Analysis is the keystone of this intellectual arch (and the topic of the keystone chapter of this book). It bridges reading, writing, and thinking, and is in effect the essence of what we typically call intelligence. It is a tremendous human achievement that takes manifold forms. Analytic talent is difficult to attain—and maddeningly difficult to teach. Despite countless attempts to quantify, mass-produce, and distribute a fast and cheap methodology, coaxing analysis out of students remains a highly labor-intensive skill for student and teacher alike. In the humanities, at least, we have yet to find a better tool for seeding fine minds than the traditional college essay.

Teachers may plant the seeds, but it is students who stretch and grow.

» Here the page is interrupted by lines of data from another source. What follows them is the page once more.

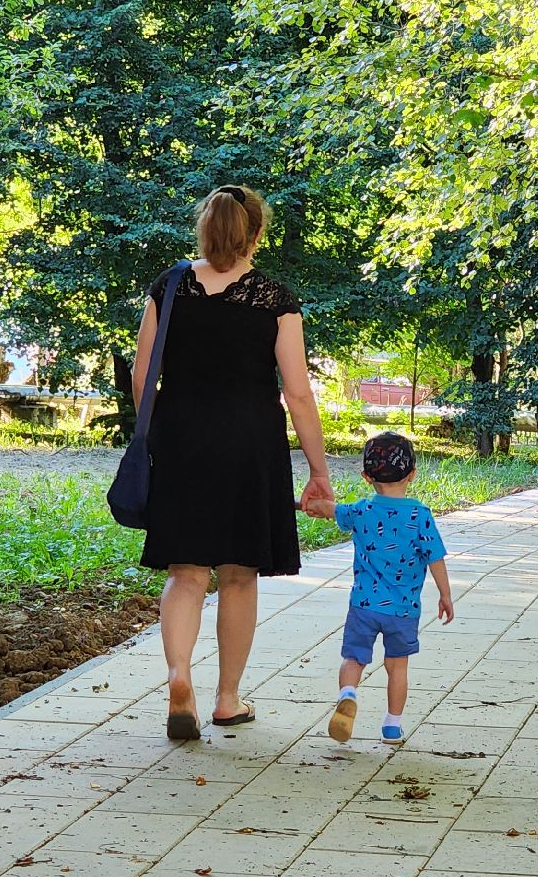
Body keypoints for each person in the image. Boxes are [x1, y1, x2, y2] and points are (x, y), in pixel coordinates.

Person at [133, 185, 333, 741]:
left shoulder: (169, 287)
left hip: (182, 440)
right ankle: (226, 700)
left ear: (205, 227)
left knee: (186, 572)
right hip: (250, 444)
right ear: (256, 234)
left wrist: (158, 437)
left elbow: (143, 375)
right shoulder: (275, 299)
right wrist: (318, 471)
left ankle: (179, 677)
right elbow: (298, 393)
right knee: (239, 575)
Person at [303, 432, 454, 744]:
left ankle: (348, 693)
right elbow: (435, 558)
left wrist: (313, 504)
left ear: (366, 476)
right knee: (397, 666)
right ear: (412, 474)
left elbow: (331, 509)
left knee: (354, 658)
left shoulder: (360, 511)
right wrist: (445, 594)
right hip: (403, 610)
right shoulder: (420, 515)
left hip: (364, 605)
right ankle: (392, 725)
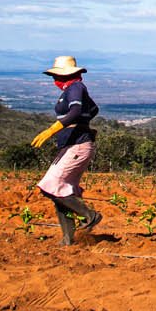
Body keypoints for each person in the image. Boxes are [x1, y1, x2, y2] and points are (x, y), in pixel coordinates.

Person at [30, 55, 103, 245]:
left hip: (77, 145)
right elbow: (93, 109)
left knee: (51, 184)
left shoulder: (75, 87)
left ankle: (90, 215)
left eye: (58, 76)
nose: (55, 80)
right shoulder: (74, 88)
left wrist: (53, 129)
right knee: (59, 192)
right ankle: (68, 239)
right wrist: (83, 124)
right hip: (72, 144)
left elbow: (77, 111)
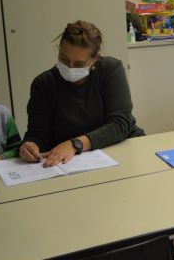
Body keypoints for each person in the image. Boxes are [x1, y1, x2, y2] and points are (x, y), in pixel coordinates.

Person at [19, 20, 144, 167]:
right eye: (64, 59)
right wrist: (29, 146)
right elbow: (38, 134)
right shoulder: (44, 84)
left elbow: (120, 124)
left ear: (95, 58)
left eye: (79, 64)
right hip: (72, 163)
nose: (70, 67)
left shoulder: (111, 70)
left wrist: (74, 144)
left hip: (121, 148)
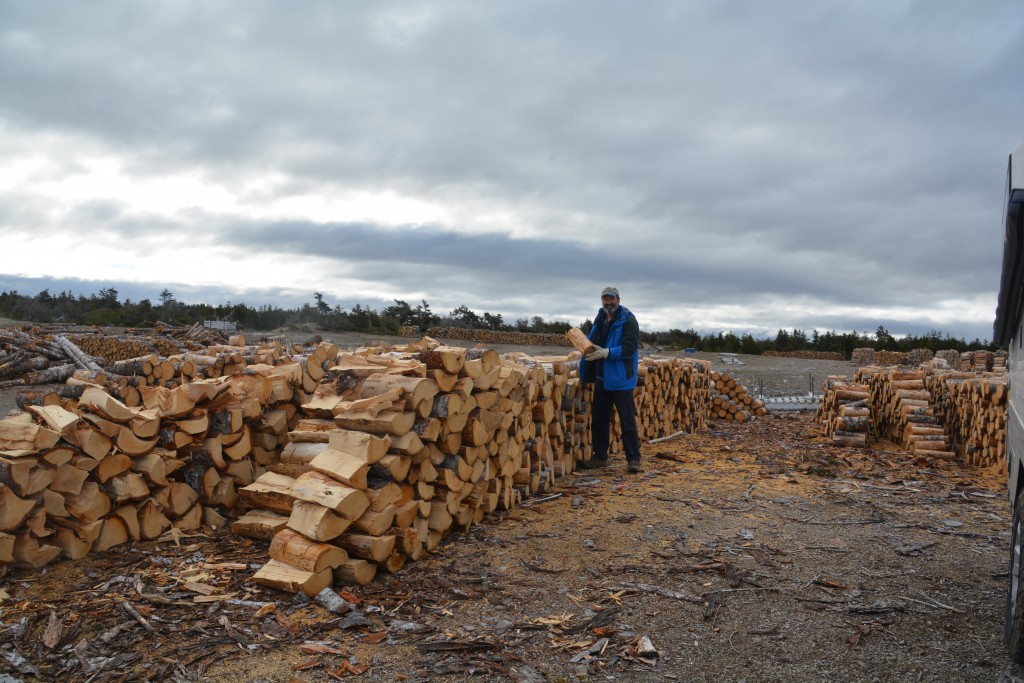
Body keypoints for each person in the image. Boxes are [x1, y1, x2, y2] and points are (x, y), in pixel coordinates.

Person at [578, 286, 642, 474]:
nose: (609, 302)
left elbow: (630, 348)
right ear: (602, 301)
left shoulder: (628, 320)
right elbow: (591, 342)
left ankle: (633, 459)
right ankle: (600, 457)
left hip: (621, 378)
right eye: (605, 299)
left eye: (611, 299)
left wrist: (607, 352)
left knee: (627, 420)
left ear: (618, 300)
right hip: (602, 377)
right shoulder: (600, 319)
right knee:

It is important in this regard to recall that the word “essay” is not only a noun, but a verb: to essay means to try, attempt, test. The best essays have a wonderfully provisional quality, a sense of discovery as propositions are entertained by reader and writer alike. The experience can be difficult and exhausting for both, and yet there are also moments of breaking free, when suddenly a sense of flow is achieved and a genuine joy in learning takes place. That’s when all the hard work seems worth it. I suspect that if you’re reading this book you’ve had that experience at some point in your life. It’s my sincere wish that you will have it again repeatedly, and that this little book will aid you in that enterprise.

If it does, I don’t assume it will be because you read it straight through from beginning to end. Certainly, you can read it that way; I wrote it in the hope that you would. But I also strived to create multiple entry points, whether in individual chapters, or in the appendices, and point out places where you can jump for more information on particular points. That said, I think of this as less of a manual than a suggestive meditation. My model was novelist and essayist Anne Lamott’s arresting little 1994 book Bird by Bird: Some Instructions on Writing and Life. Lamott addresses fiction writers, something I decidedly am not. But she is nevertheless fascinating in her discussion of her craft, and while I would never claim this book is remotely as entertaining as that one, I was nevertheless inspired by her work to try my hand at writing a book about the craft of history.

That said, I am not going to make a special claim for my adopted discipline in this Introduction. I have the rest of the book to do that, and my goals here are to make a broader pedagogic statement about the role of reading, writing and thinking generally. I will say, however, that I define history in a broad and humanistic way. Not having been formally trained as a historian—my doctorate is in American Studies—I lack expertise in some methodologies, particularly quantitative ones, that many scholars might well regard as crucial, if not indispensable. If nothing else, I bring a convert’s enthusiasm to the subject. My best hope for evangelizing lies in the power of my examples, of showing rather than telling. I hope you’ll see that as helpful.